フロリダ大学の政治学者マイケル・マクドナルド氏は、「カレー判決は、人種コミュニティが一貫して特定の政党を支持している場合、その代表権を否定しても問題ないと最高裁が示したように見える」と指摘した。

リベラル派判事の反対意見

これに対し、エレナ・ケイガン判事は強力に反対意見を述べた。「最高裁は、議会が制定した偉大な法律を忠実に実施する義務を裏切った」とケイガン判事は述べた。さらに、「今回の判決により、少数者の選挙権が体系的に希薄化される可能性がある」と警告した。
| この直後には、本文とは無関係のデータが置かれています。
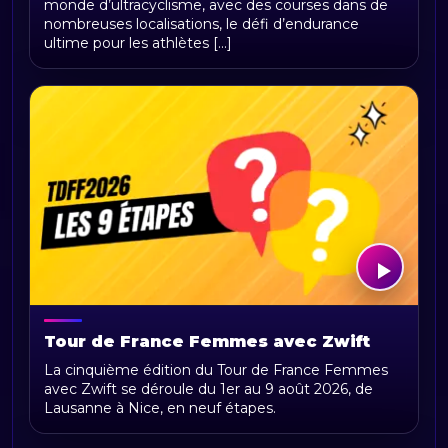
monde d’ultracyclisme, avec des courses dans de
d'ultracyclisme sur Radio Sports
nombreuses localisations, le défi d’endurance
ultime pour les athlètes [...]
Tour de France Femmes avec Zwift
2026 : parcours, étapes, calendrier et
La cinquième édition du Tour de France Femmes
actualités
avec Zwift se déroule du 1er au 9 août 2026, de
Lausanne à Nice, en neuf étapes.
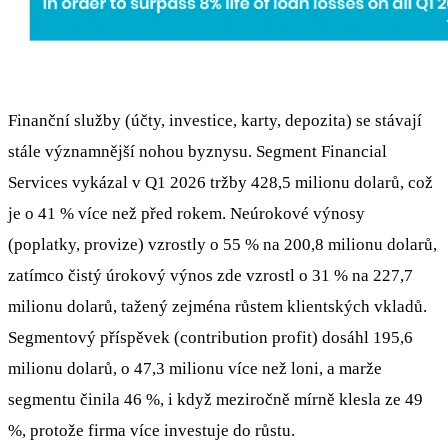
Finanční služby (účty, investice, karty, depozita) se stávají
stále významnější nohou byznysu. Segment Financial
Services vykázal v Q1 2026 tržby 428,5 milionu dolarů, což
je o 41 % více než před rokem. Neúrokové výnosy
(poplatky, provize) vzrostly o 55 % na 200,8 milionu dolarů,
zatímco čistý úrokový výnos zde vzrostl o 31 % na 227,7
milionu dolarů, tažený zejména růstem klientských vkladů.
Segmentový příspěvek (contribution profit) dosáhl 195,6
milionu dolarů, o 47,3 milionu více než loni, a marže
segmentu činila 46 %, i když meziročně mírně klesla ze 49
%, protože firma více investuje do růstu.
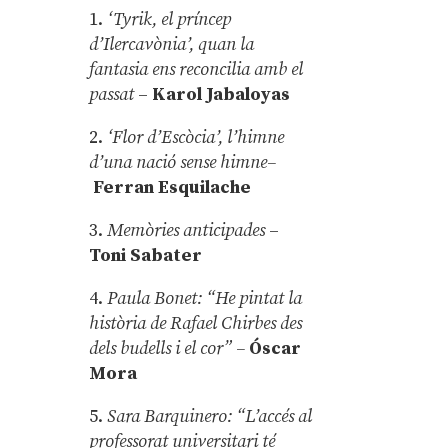
1.
‘Tyrik, el príncep
d’Ilercavònia’, quan la
fantasia ens reconcilia amb el
passat
–
Karol Jabaloyas
2.
‘Flor d’Escòcia’, l’himne
d’una nació sense himne–
Ferran Esquilache
3.
Memòries anticipades
–
Toni Sabater
4.
Paula Bonet: “He pintat la
història de Rafael Chirbes des
dels budells i el cor” –
Óscar
Mora
5.
Sara Barquinero: “L’accés al
professorat universitari té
「最高裁は今回の判決を、『技術的な調整』と表現しているが、実際にはVRA第2条を骨抜きにする内容だ。この判決により、州は少数者の選挙権を体系的に奪うことができるようになる。」
— エレナ・ケイガン判事(反対意見)

選挙への影響

VRA第2条は、有色人種が選挙プロセスに実質的に参加できる機会を保障する条項だったが、今回の判決によりその効力が大幅に弱められた。これにより、有色人種コミュニティと民主党候補者にとって大きな打撃となる可能性がある。

ただし、今回の判決が2026年の中間選挙に与える影響は限定的だと見られている。多くの南部諸州では候補者登録の締め切りが既に過ぎており、ノースカロライナ州、テキサス州、ミシシッピ州では既に予備選挙が実施済み。ルイジアナ州、アラバマ州、ジョージア州でも5月の予備選挙向けの投票用紙が既に郵送されているためだ。

しかし、監視団体「Issue One」は、今回の判決により共和党が2〜4議席を奪取する可能性があると分析している。特にフロリダ州やその周辺の南部諸州でその影響が顕著になると見られている。

今後の展望

長期的には、今回の判決が共和党の選挙区割り戦略を加速させる可能性が高い。これにより、今後の選挙において有色人種の選挙権がさらに脅かされる懸念が強まっている。